O Conselho de Ministros aprovou hoje um conjunto de medidas extraordinárias e de caráter urgente de resposta à situação epidemiológica do novo Coronavírus-COVID 19.

1. Foi aprovado um decreto-lei que atribui competências à Direção-Geral de Saúde e à Administração Central do Sistema de Saúde para a realização de despesa no reforço de equipamentos, bens e serviços para a resposta à pandemia da doença COVID-19, como são exemplo, os ventiladores, os equipamentos de proteção individual ou o material de apoio ao diagnóstico.

2. Foi aprovada uma proposta de lei, a submeter à apreciação da Assembleia da República, que estabelece um regime excecional e temporário de contagem dos prazos dos contratos de arrendamento habitacionais e não habitacionais.

Atendendo à situação epidemiológica provocada pelo coronavírus SARS-CoV-2 e da doença COVID-19, importa assim reconhecer que a limitação imposta à liberdade de circulação das pessoas, torna crucial garantir a estabilidade possível nas suas vidas, desde logo na manutenção em vigor dos contratos de arrendamento celebrados.
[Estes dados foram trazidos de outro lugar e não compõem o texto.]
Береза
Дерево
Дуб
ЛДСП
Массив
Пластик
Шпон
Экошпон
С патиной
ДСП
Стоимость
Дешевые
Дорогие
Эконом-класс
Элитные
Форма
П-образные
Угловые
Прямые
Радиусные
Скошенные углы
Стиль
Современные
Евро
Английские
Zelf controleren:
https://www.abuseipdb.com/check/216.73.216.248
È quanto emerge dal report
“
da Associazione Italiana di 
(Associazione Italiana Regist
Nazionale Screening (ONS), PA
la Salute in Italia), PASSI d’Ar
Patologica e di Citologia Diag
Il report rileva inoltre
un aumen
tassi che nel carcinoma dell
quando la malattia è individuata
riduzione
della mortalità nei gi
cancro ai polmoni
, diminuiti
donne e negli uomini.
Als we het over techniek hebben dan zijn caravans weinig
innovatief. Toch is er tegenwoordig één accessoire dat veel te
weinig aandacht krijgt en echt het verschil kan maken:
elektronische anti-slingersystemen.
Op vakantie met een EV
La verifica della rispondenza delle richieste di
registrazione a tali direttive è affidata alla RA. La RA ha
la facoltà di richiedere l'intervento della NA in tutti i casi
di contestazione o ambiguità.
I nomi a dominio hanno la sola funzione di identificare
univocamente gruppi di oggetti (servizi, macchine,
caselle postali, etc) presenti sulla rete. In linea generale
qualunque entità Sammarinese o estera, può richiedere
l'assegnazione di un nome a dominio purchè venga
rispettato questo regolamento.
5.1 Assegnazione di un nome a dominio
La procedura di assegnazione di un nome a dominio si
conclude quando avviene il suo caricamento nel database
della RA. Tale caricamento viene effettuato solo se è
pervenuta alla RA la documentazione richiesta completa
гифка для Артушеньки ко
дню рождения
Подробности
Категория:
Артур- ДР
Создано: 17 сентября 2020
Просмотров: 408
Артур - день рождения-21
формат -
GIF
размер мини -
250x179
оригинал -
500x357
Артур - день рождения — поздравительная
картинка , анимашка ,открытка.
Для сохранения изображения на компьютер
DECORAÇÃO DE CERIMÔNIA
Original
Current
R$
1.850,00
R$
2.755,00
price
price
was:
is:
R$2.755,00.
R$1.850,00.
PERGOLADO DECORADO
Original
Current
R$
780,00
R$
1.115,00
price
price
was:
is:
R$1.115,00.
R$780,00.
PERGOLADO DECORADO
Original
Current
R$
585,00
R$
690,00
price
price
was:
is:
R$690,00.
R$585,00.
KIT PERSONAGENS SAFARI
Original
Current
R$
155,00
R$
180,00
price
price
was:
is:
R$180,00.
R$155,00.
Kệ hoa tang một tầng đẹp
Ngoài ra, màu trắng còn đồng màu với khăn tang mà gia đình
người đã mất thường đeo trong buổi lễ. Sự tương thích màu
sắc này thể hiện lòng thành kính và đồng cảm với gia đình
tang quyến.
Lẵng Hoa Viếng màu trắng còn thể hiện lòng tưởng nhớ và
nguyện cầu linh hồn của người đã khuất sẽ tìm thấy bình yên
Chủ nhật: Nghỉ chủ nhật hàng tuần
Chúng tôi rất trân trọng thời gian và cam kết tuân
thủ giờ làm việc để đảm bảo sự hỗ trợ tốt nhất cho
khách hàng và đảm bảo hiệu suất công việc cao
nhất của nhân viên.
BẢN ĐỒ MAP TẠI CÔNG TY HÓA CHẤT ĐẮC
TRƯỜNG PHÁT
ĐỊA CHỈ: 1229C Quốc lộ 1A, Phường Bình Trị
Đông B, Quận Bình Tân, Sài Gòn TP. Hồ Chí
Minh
3. Foi aprovado um decreto-lei que estabelece medidas excecionais e temporárias relativas ao setor das comunicações eletrónicas, e que simplifica e suspende algumas obrigações de forma a assegurar a prestação ininterrupta de tais serviços críticos à população.

As circunstâncias da situação epidemiológica, bem como das medidas tomadas para lhe fazer face, conduzem a um aumento substancial do tráfego das redes fixas e móveis, devido à massificação do teletrabalho e a uma utilização mais intensa dos serviços interativos e de entretenimento. 

É especialmente importante assegurar a continuidade da prestação de serviços de comunicações eletrónicas a clientes prioritários como, por exemplo, as entidades prestadoras de cuidados de saúde, as forças e serviços de segurança e administração interna.

4. Foi ainda aprovado um decreto-lei que estabelece um regime excecional e temporário de cumprimento de obrigações fiscais, contribuições sociais e concessão de garantia mútua, no âmbito da pandemia da doença COVID-19. 

Assim, o Governo decidiu flexibilizar o pagamento de impostos e contribuições sociais, bem como determinar a suspensão, até 30 de junho de 2020, dos processos de execução fiscal em curso ou que venham a ser instaurados pela Autoridade Tributária e pela Segurança Social.

Nos meses de março, abril e maio, as contribuições sociais devidas são reduzidas temporariamente em 2/3, sendo o remanescente pago em planos prestacionais de 3 ou 6 meses a partir do segundo semestre do ano.

Nos meses de abril, maio e junho, a entrega do IVA e as entregas de retenção na fonte de IRS e IRC podem ser liquidadas em 3 ou 6 pagamentos fracionados

Estabelece-se ainda a prorrogação extraordinária de prestações por desemprego e todas as prestações do sistema de segurança social que garantam mínimos de subsistência cujo período de concessão ou prazo de renovação termine antes da cessação das medidas de prevenção.

5. Foi aprovado um decreto-lei que estabelece medidas excecionais e temporárias de resposta à epidemia COVID-19 no âmbito das inspeções técnicas periódicas de veículos a motor e seus reboques, com vista a privilegiar o distanciamento social e o isolamento profilático. 

6. Foi ainda aprovado, na generalidade, um decreto-lei que cria uma linha de crédito com juros bonificados dirigida aos operadores do setor da pesca. Esta linha de crédito destina-se a disponibilizar meios financeiros para aquisição de fatores de produção e para a liquidação e renegociação de dívidas junto de fornecedores ou de instituições de crédito.

7. Foi aprovada uma Resolução, que altera a Resolução n.º 10-A/2020, de 13 de março, com vista a que o diferimento por um período de 12 meses das prestações vincendas até 30 de setembro de 2020 relativas a subsídios reembolsáveis atribuídos no âmbito de sistemas de incentivos do Quadro de Referência Estratégico Nacional ou do Portugal 2020, não dependa de quebras do volume de negócios ou de reservas ou encomendas superiores a 20 %, nos dois meses anteriores ao da apresentação do pedido de alteração do plano de reembolso face ao período homólogo do ano anterior.